[GIVEN PASSAGE Boundary: Start]

What you have on your USB cable and what is measured inside the Pi a different values.
For a good reason 5.1V on the USB connector are recommended.
A short drop down of the voltage during powering up can cause in inside power fall below 4.64V.
Would be interesting to know something more about the power supplies you use.
And BTW - the alarm can't be disabled.
Further information:
This is the input circuit of the Pi2.
F1 has a resistance of 80 mOhm, Q3 of about 50 mOhm.
That makes 130 mOhm
With a current of 2A you have U = R x I = 2A x 0.13Ohm = 0.26V.
This voltage drops at these both part.
So behind this circuit and your input voltage, you get 4.98V - 0.26 V = 4.72V.
And that is much more close to that magical 4.64V
Thanks Ewald,
It would be great to have the capacity to disable this function INSIDE octoprint. there is somewhere line of codes looking at this voltage
I plugged in a SONY original usb power supply (it was for an old long dead PSP)
Reading is at 5.2 Volts for 0.5+ Amperes and I still have the bloody warning and cant update plugins
The interesting thing, if I leave the plugin update popup, the undervoltage alarm is blinking. what ever time I leave the popup screen open.
If I close it, after few seconds, the undervoltage alarm stops !!
Is that not bizarre ?
The requirement is 5V @ 2.5 amperes. The correct power adapter is required here.
the 5.2 V and 0.5 Amp is the reading on my USB power meter
My Pi is going up to 0.75 A when receiving the file (56 Mb STL file) and is around 0.6 Amp when printing
I have nothing plugged in apart from the print and I cut the + line on that cable
Power suppli is rated 5V and 1.5 Amp
OctoPrint itself doesn't measure the voltage or produce that error. It's a tool provided by the Raspberry Pi Foundation itself that's saying your Pi us running without sufficient voltage.
The warning comes from the bundled Pi Support plugin. If you want to disable it without fixing the underlying issue (and if the aforementioned tool says there is an issue there is an issue because your Pi will run throttled and there's nothing OctoPrint can do to change that fact), then disable that plugin at your own risk.
Thanks Foosel, I will look if I can find this plugin
But it is killing me to understand WHY the pi is sending back under power message, when the log on the USB power shows that the USB power supply is good see pict below
You may log this data during powering up. Also just in between two of the measuring points, the Pi need some more power the PS can provide - even for a few milliseconds -, the undervoltage alert is triggered.

[GIVEN PASSAGE Boundary: End]
[LISTED RECORDS Boundary: Start]

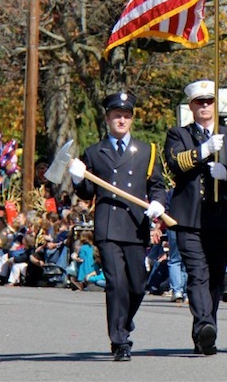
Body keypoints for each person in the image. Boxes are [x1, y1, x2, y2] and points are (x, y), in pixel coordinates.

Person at [70, 91, 168, 361]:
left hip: (136, 225)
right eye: (117, 116)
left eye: (126, 116)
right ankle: (119, 340)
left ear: (132, 119)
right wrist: (78, 179)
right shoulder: (94, 152)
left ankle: (122, 321)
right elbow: (88, 192)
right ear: (108, 118)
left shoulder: (146, 151)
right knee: (116, 283)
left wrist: (158, 203)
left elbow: (157, 185)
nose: (121, 120)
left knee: (137, 285)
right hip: (109, 225)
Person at [163, 80, 227, 356]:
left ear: (216, 105)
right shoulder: (178, 134)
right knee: (197, 275)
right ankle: (204, 325)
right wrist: (203, 150)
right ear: (191, 106)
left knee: (215, 279)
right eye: (199, 102)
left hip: (221, 216)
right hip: (189, 218)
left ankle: (204, 333)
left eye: (209, 101)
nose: (204, 106)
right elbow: (175, 163)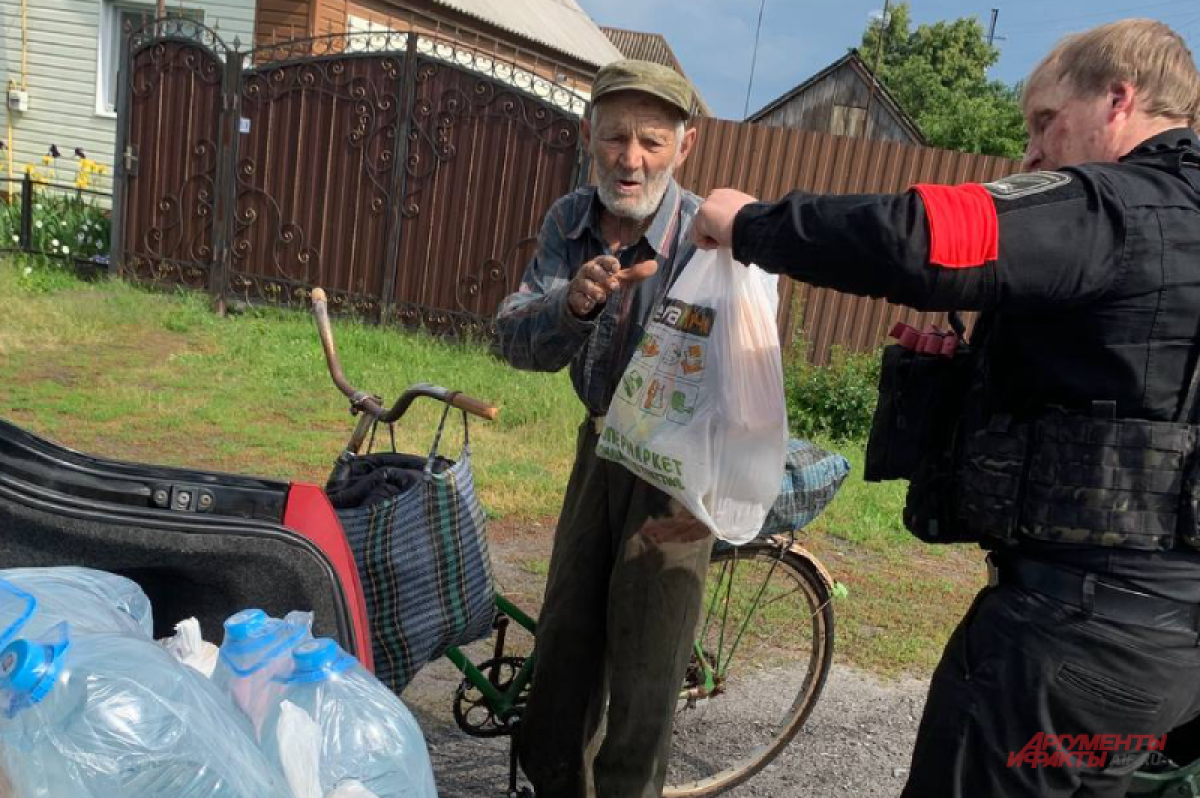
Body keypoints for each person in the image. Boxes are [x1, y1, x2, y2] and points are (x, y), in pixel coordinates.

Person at [691, 18, 1200, 798]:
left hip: (1069, 649)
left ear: (1118, 101)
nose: (1030, 154)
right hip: (1167, 656)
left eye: (1044, 122)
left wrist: (751, 223)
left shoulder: (1114, 208)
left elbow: (921, 238)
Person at [494, 59, 712, 798]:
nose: (631, 158)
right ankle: (551, 786)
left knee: (648, 675)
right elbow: (510, 338)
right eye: (615, 136)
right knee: (564, 645)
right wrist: (572, 305)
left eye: (652, 141)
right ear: (590, 135)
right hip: (600, 447)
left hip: (678, 476)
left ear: (684, 146)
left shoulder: (709, 235)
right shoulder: (570, 221)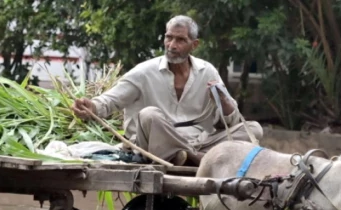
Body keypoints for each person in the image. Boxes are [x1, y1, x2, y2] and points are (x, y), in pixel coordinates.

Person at [71, 15, 263, 166]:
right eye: (169, 37)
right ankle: (196, 158)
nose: (172, 45)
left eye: (180, 40)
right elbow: (110, 100)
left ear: (194, 45)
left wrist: (224, 101)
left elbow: (231, 122)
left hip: (198, 142)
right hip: (154, 145)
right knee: (149, 115)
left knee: (254, 130)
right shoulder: (144, 72)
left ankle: (185, 155)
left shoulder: (207, 71)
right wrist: (91, 106)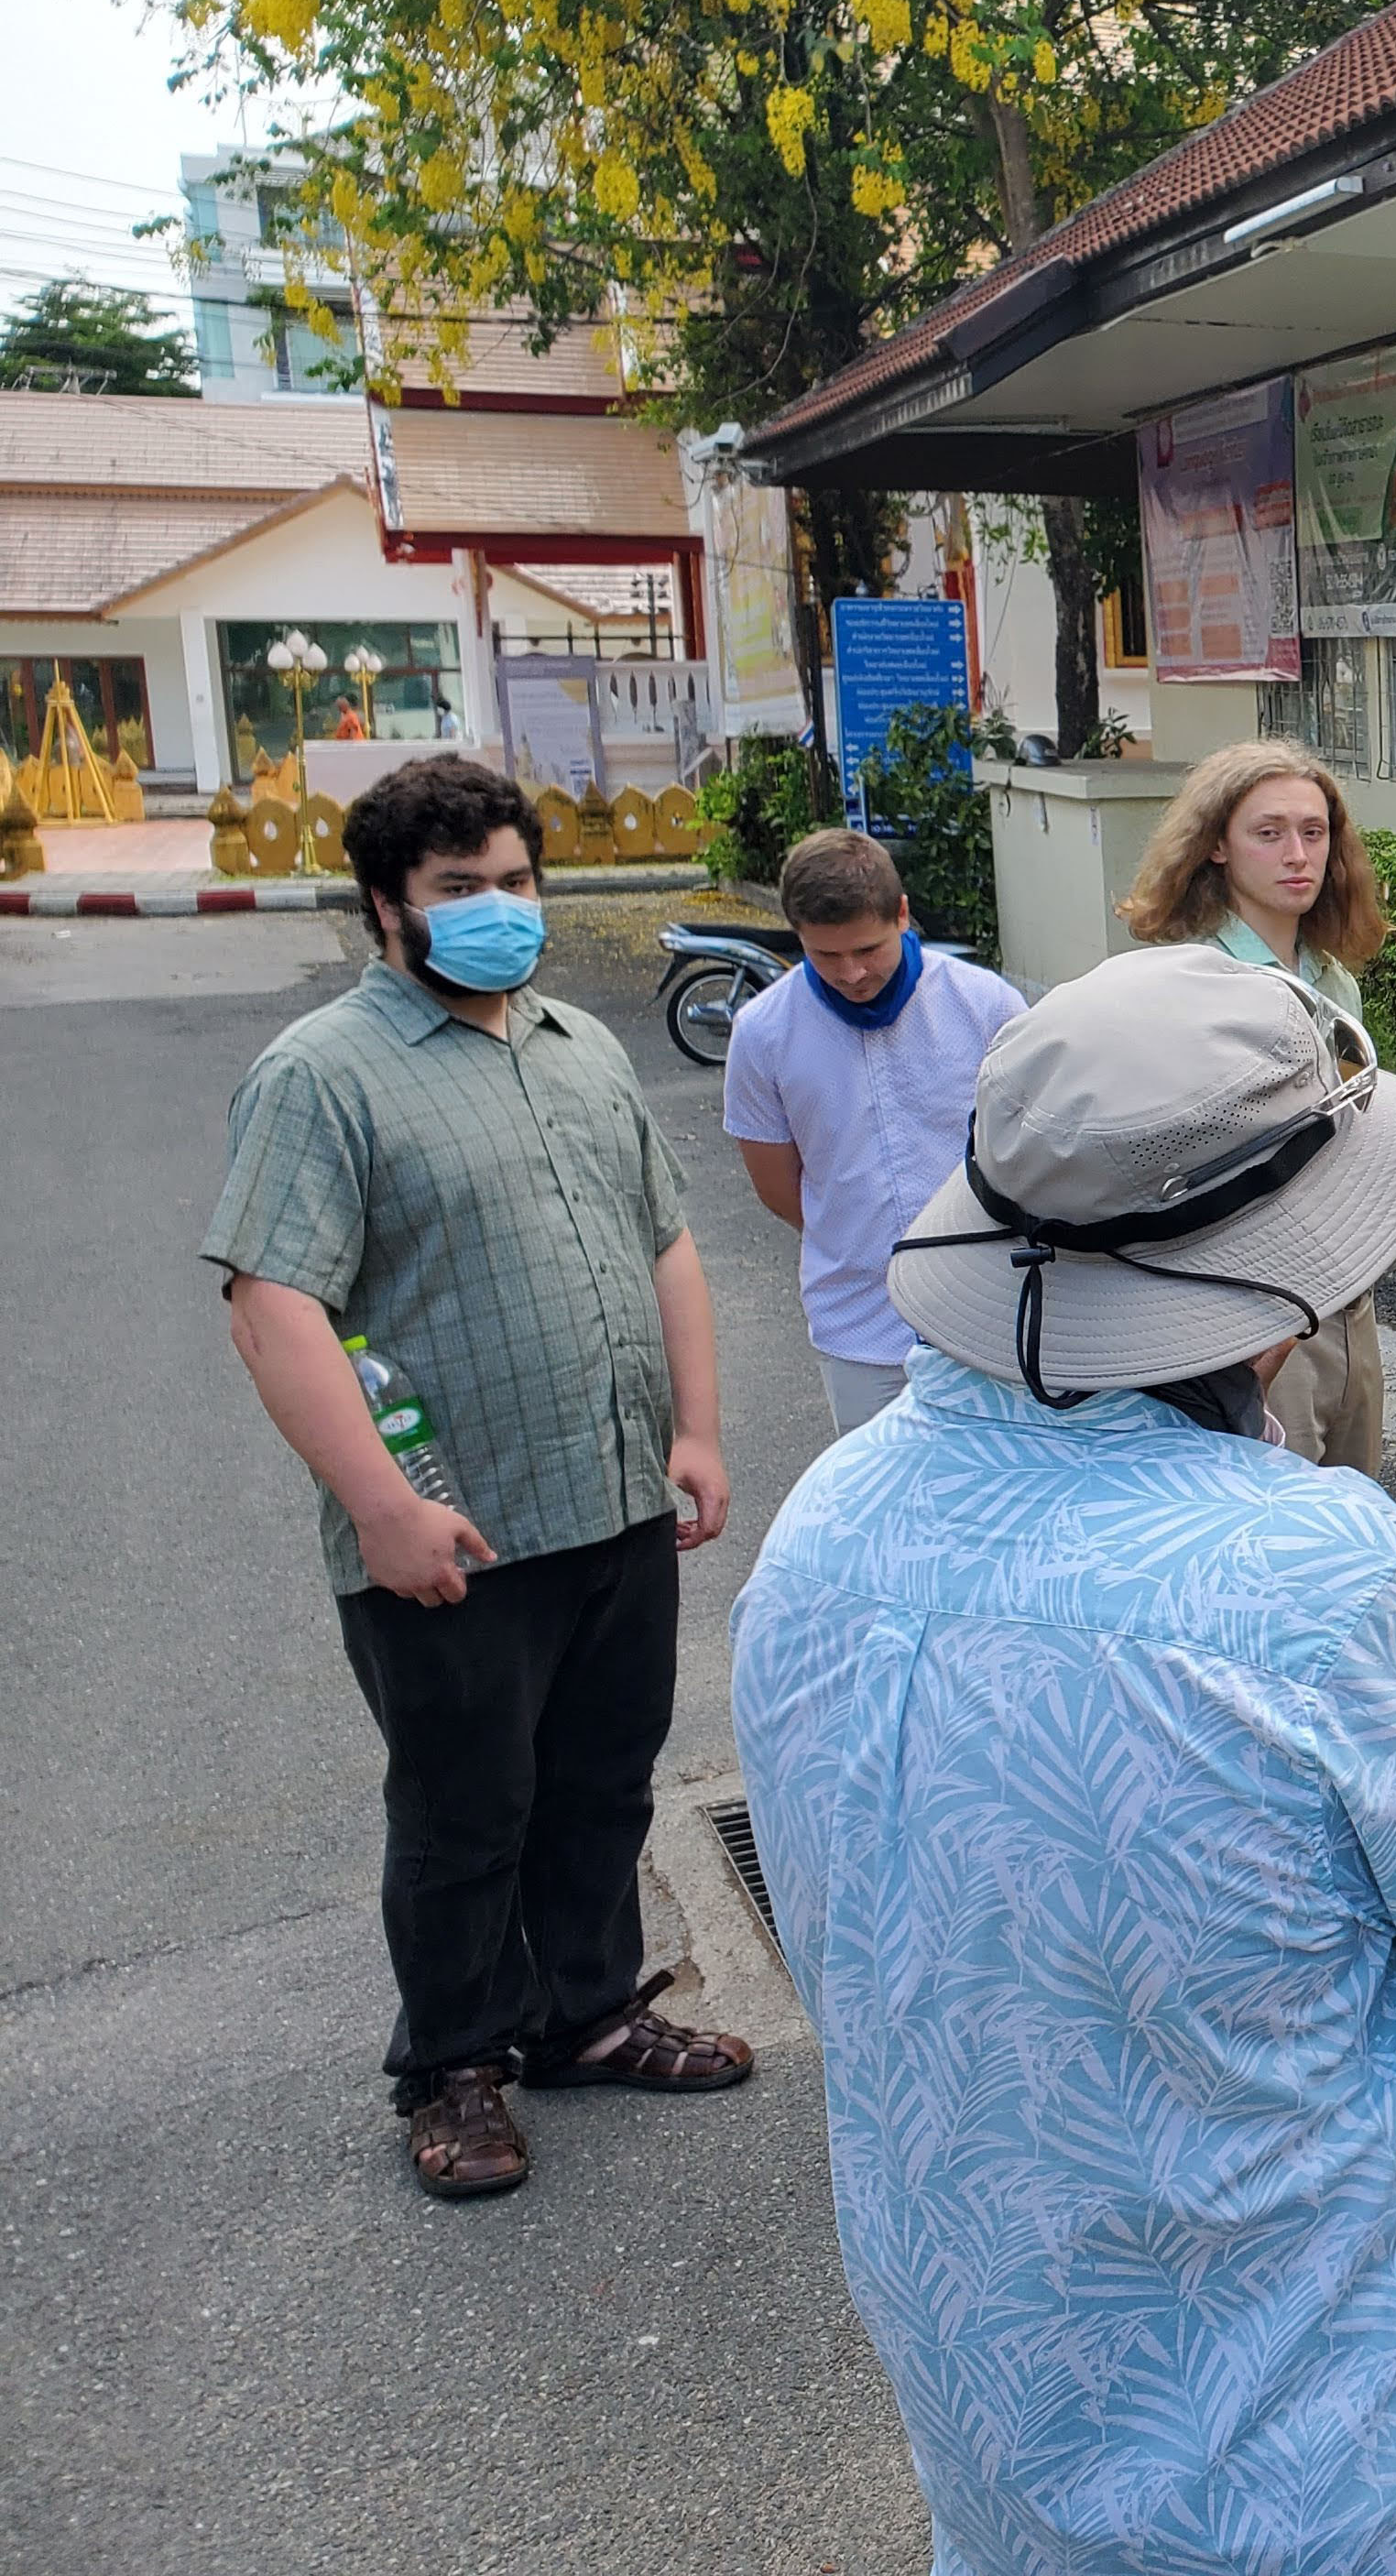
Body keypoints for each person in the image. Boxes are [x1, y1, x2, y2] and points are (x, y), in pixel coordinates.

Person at [733, 944, 1396, 2576]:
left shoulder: (825, 1527)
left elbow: (872, 1944)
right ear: (1270, 1276)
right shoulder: (1313, 1572)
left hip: (1002, 2436)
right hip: (1338, 2472)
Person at [202, 755, 747, 2204]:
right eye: (459, 892)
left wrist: (694, 1432)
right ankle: (454, 2066)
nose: (497, 910)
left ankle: (588, 2012)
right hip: (455, 1526)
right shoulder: (321, 1075)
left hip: (616, 1498)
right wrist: (381, 1504)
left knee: (599, 1784)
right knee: (463, 1812)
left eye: (513, 883)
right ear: (389, 908)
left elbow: (666, 1245)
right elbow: (274, 1300)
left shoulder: (577, 1043)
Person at [1121, 741, 1393, 1474]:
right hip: (1251, 1300)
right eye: (1268, 833)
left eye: (1313, 831)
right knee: (1275, 1526)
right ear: (1215, 845)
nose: (1297, 854)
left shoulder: (1333, 979)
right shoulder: (1191, 984)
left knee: (1352, 1510)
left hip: (1346, 1288)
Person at [722, 827, 1024, 1435]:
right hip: (858, 1323)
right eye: (826, 956)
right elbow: (779, 1186)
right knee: (881, 1518)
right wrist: (854, 1230)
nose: (853, 973)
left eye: (869, 949)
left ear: (903, 914)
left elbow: (1029, 1149)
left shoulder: (985, 1005)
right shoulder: (763, 1033)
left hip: (990, 1312)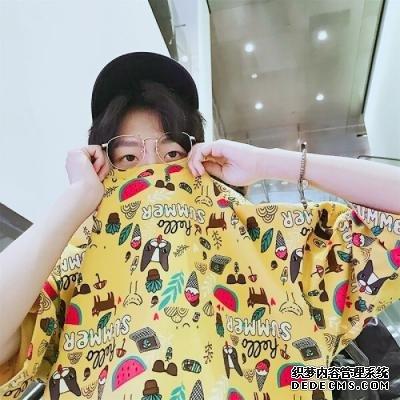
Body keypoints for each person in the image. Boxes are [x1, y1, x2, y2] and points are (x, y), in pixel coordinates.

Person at [0, 52, 400, 400]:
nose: (154, 172)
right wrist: (74, 200)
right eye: (127, 159)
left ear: (200, 159)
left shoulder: (267, 242)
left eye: (173, 153)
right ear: (100, 169)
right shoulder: (77, 263)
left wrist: (269, 162)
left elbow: (372, 375)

[LISTED RECORDS Boundary: End]

ASSIGNMENT A. Copy out the part of the Raspberry Pi undervoltage discussion starting at "This voltage drops" and ending at "long dead PSP)".
ASSIGNMENT B. Pick up the Raspberry Pi undervoltage discussion after its last sentence and carry it on.

ANSWER BOX A.
This voltage drops at these both part.
So behind this circuit and your input voltage, you get 4.98V - 0.26 V = 4.72V.
And that is much more close to that magical 4.64V
Thanks Ewald,
It would be great to have the capacity to disable this function INSIDE octoprint. there is somewhere line of codes looking at this voltage
I plugged in a SONY original usb power supply (it was for an old long dead PSP)

ANSWER BOX B.
And when the Raspberry Pi Foundation strongly recommends to use a power supply rated 5.1V / 2.5A, you really should do. Everything else is a workaround and will lead to major issues sooner or later, up to write errors to the SD card etc...
Also there is a slight chance that there is something wrong with the Pi itself.
Hi
I have the powering up date, several one, and 10 of hours of logs, if it was a millisecond, I should statistically record it once in a while
I have an other Pi running my house automation, I will shut it down and have a quick swap to see if the rapsberry 2 running octoprint is faulty. I really dont want to buy an other power supply if I must not to. Saving a cubic meter of earth at a time
A long time ago, the Air Force sent me away to a really wonderful two weeks of training. One of the tasks was to (laboriously) design power supply circuits. If you could see all this on charts and oscilloscopes it might be easier to understand. But you have to trust me if I tell you that a 5V 2.5A power adapter is the requirement.
Just a "FWIW" post...
I encountered an undervoltage early on using a non-RPi power supply and doing both of these two things fixed it:
- disconnecting the RPi camera
- cutting the +DC conductor on the only USB cable plugged into the RPi
Recently I decided to power the RPi with a buck converter. I set the output to 5.1VDC and soldered the teensy wires from a micro USB cable to it. With or without the RPi camera, I got more undervoltage errors showing on OctoPi.
The fix: I swapped the micro USB cable out for 20 AWG wiring and powered RPi +5V and ground pins directly. It would be far more convenient if I could find a micro USB plug with heavy enough conductors, but for now this is working fine with the RPi camera.
How much current can it deliver?
3A, I believe.
The point is, the sole issue was wire gauge.